KYOTO, Japan – Yasuyuki Ohta sprinted from the back of his bar's kitchen. He passed jerseys on the wall and autographed baseballs in protective plastic cases before grabbing a T-shirt that hung on a coat rack in the corner.
"See," he said. "J.D. Drew."
Now, there are different types of Boston Red Sox fans. Those who wear pink Red Sox hats and those who read box scores and those who name their kid Manny Papi Beckett. Then there is the type that owns and proudly displays a piece of J.D. Drew memorabilia. Ohta may well be a group of one.
What would you expect from the man who three years ago quit his job as an engineer, bought a pub and named it Fenway Park? Drew had just stroked a grand slam in the Red Sox's eventual 9-2 exhibition victory against the Yomiuri Giants, and Ohta – known as Tiger – didn't want to slack in front of guests.
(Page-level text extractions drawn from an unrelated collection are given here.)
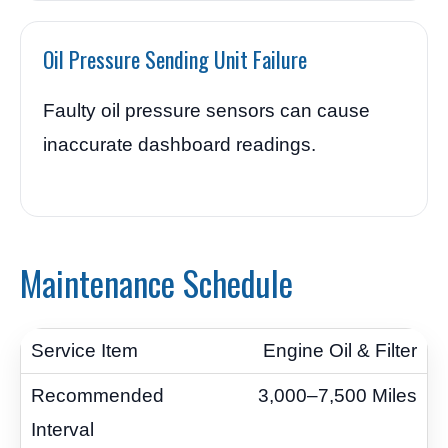
Oil Pressure Sending Unit Failure
Faulty oil pressure sensors can cause
inaccurate dashboard readings.
Maintenance Schedule
Engine Oil & Filter
3,000–7,500 Miles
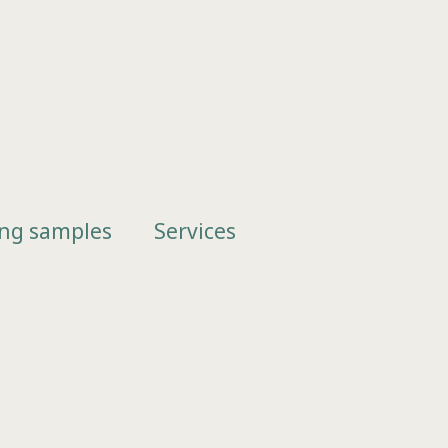
ing samples
Services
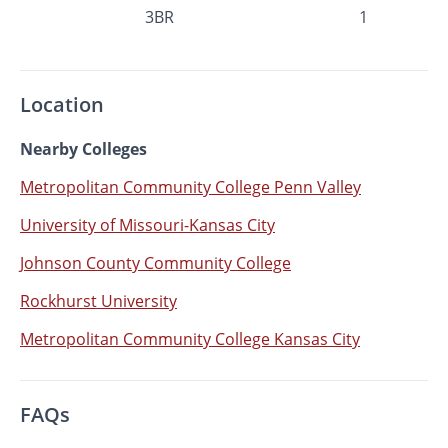
3BR
1
Location
Nearby Colleges
Metropolitan Community College Penn Valley
University of Missouri-Kansas City
Johnson County Community College
Rockhurst University
Metropolitan Community College Kansas City
FAQs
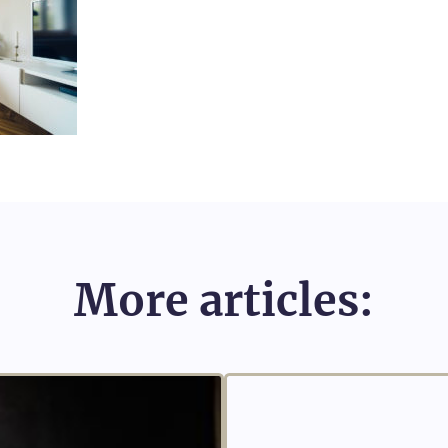
More articles:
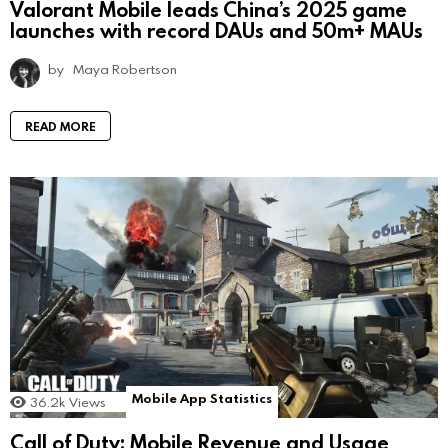
Valorant Mobile leads China’s 2025 game
launches with record DAUs and 50m+ MAUs
by
Maya Robertson
READ MORE
Mobile App Statistics
36.2k
Views
Call of Duty: Mobile Revenue and Usage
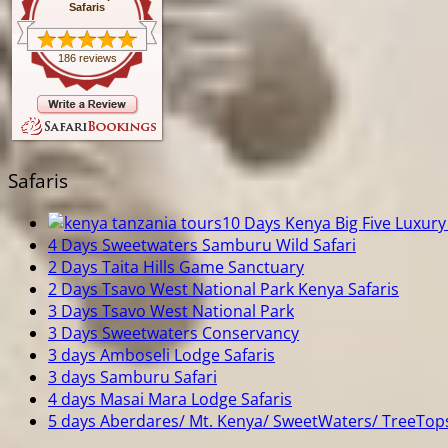
Safaris
186 reviews
Safaris
10 Days Kenya Big Five Luxury 
4 Days Sweetwaters Samburu Wild Safari
2 Days Taita Hills Game Sanctuary
2 Days Tsavo West National Park Kenya Safaris
3 Days Tsavo West National Park
3 Days Sweetwaters Conservancy
3 days Amboseli Lodge Safaris
3 days Samburu Safari
4 days Masai Mara Lodge Safaris
5 days Aberdares/ Mt. Kenya/ SweetWaters/ TreeTop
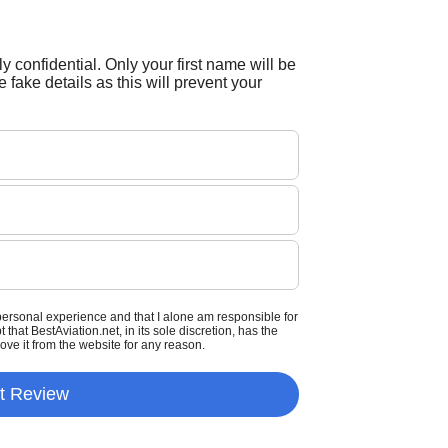
tly confidential. Only your first name will be
 fake details as this will prevent your
personal experience and that I alone am responsible for
that BestAviation.net, in its sole discretion, has the
move it from the website for any reason.
t Review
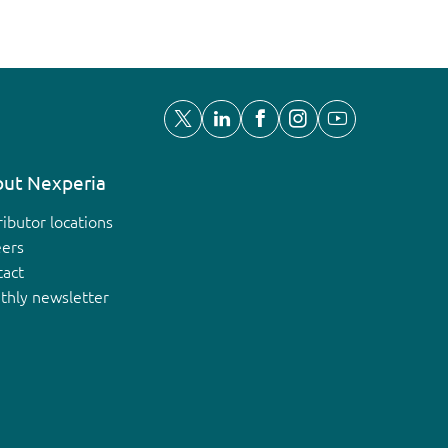
ut Nexperia
ributor locations
eers
tact
thly newsletter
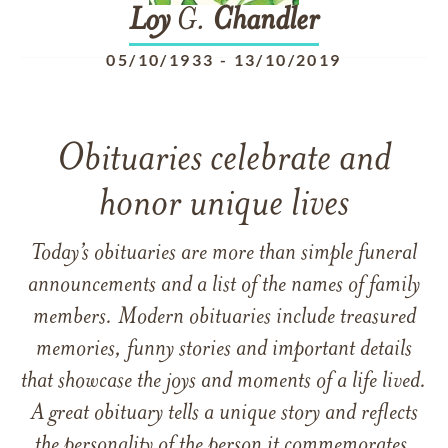
Loy
G.
Chandler
05/10/1933
-
13/10/2019
Obituaries celebrate and
honor unique lives
Today’s obituaries are more than simple funeral
announcements and a list of the names of family
members. Modern obituaries include treasured
memories, funny stories and important details
that showcase the joys and moments of a life lived.
A great obituary tells a unique story and reflects
the personality of the person it commemorates.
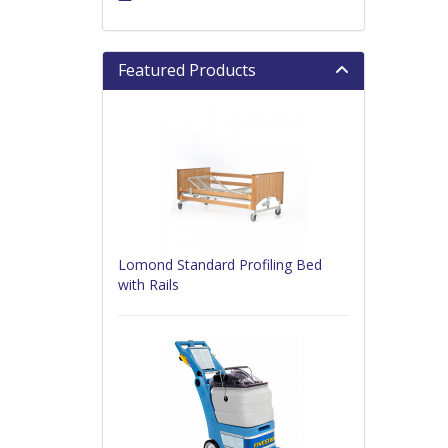
Featured Products
Lomond Standard Profiling Bed
with Rails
The other four patrons celebrated too, and although it lacks the fervor of the original, the Fenway Park on the third floor of a building along Kawaramachi-Dori packs a nostalgic feel that makes it a perfect alternative if you happen to be nearly 7,000 miles from Landsdowne Street.
"We are the Red Sox's offshore bar," Tiger said.
His English is getting better. When Fenway Park opened in July 2005, Tiger knew two words: "Yankees suck."
Since then, the lore of this Fenway Park spread, and Red Sox fans from around the world come in to watch games on the projection screen in the back room or Tiger's laptop next to the bottles of liquor. Shuhei Nagai, a local who read about the establishment in the newspaper, sat at the bar nursing a dog's nose – Tiger's special beer-and-Beefeater creation – and admiring the scenery.
"Booze and baseball," he said. "The perfect Sunday night."
Nagai saw the stack of pictures from Tiger's visit to the real Fenway last year. The Red Sox brought him onto the field and gave him full VIP treatment. And the sign that hangs just to the left of the bar. Larry Lucchino, president of the Red Sox, sent him that one. And the drink names: Harvard Cooler (a whiskey drink) and Boston Cooler (a rum concoction) and Broadway Thirst (an unlisted base, likely arsenic, in case a Yankees fan dare step foot into Fenway).
The best day was Dec. 30, 2007. About a week earlier, a man who identified himself as Hideki Okajima said he would like to visit Fenway Park.
"At first," Tiger said, "I thought it was joke."
When the elevator that leads straight to the bar opened, there he was: The left-handed cog in the Red Sox's relief corps who, like Tiger, was raised in Kyoto. Okajima posed for pictures. He held up the sign Lucchino had sent. He affirmed every reason Tiger had asked his younger brother to join him in starting the bar business.
Here, Tiger can bring out the jersey of his favorite player, Nomar Garciaparra, and not get lambasted, because the trade of Garciaparra gave the Red Sox their 2004 championship, and anyway, every Red Sox fan still carries a little inner No-mah.
Tiger isn't sure which jersey he will wear Tuesday when the train drops him off in Tokyo for two regular-season games between the Red Sox and Oakland A's. He gets to go while his brother watches the bar because, Tiger said, "I'm a bigger Sox fan."
Which made Sunday night here so disappointing. At 9 p.m., the game disappeared off Tiger's computer and big screen. The national TV station automatically switched to a variety show about three lawyers questioning an apparent defendant. It was the seventh inning.
Tiger groaned. He called a friend at the Tokyo Dome every few minutes for updates on the score. When told rookie Jed Lowrie hit a home run, Tiger examined his sheet of paper with the Red Sox roster list, because he'd never heard of Lowrie. This was good, exciting. A new player. Another in a long line of Red Sox successes.
In the background, Tiger had started playing one of his half-dozen or so Red Sox DVDs. It was MLB's recap of the 2007 World Series, one he hasn't seen nearly as much as his 2004 celebrations. He pulled out one on the Red Sox's 100th anniversary and another documentary that ran on HBO and, yes, "Fever Pitch," which proves that pabulum knows neither country nor language.
Even more than the Drew grand slam, Tiger got excited when told Red Sox owner John Henry was staying in a Kyoto hotel just three subway stops from Fenway Park. He knows Henry probably won't stop by, but Tiger hopes he does. He wants to tell Henry how much he appreciates the Red Sox, how they've turned into his life and his livelihood. He wants to take a picture with him to hang on the wall.
And then Tiger wants to hang out with Henry at Fenway Park, because he thinks they'll agree that there's no better place in the world.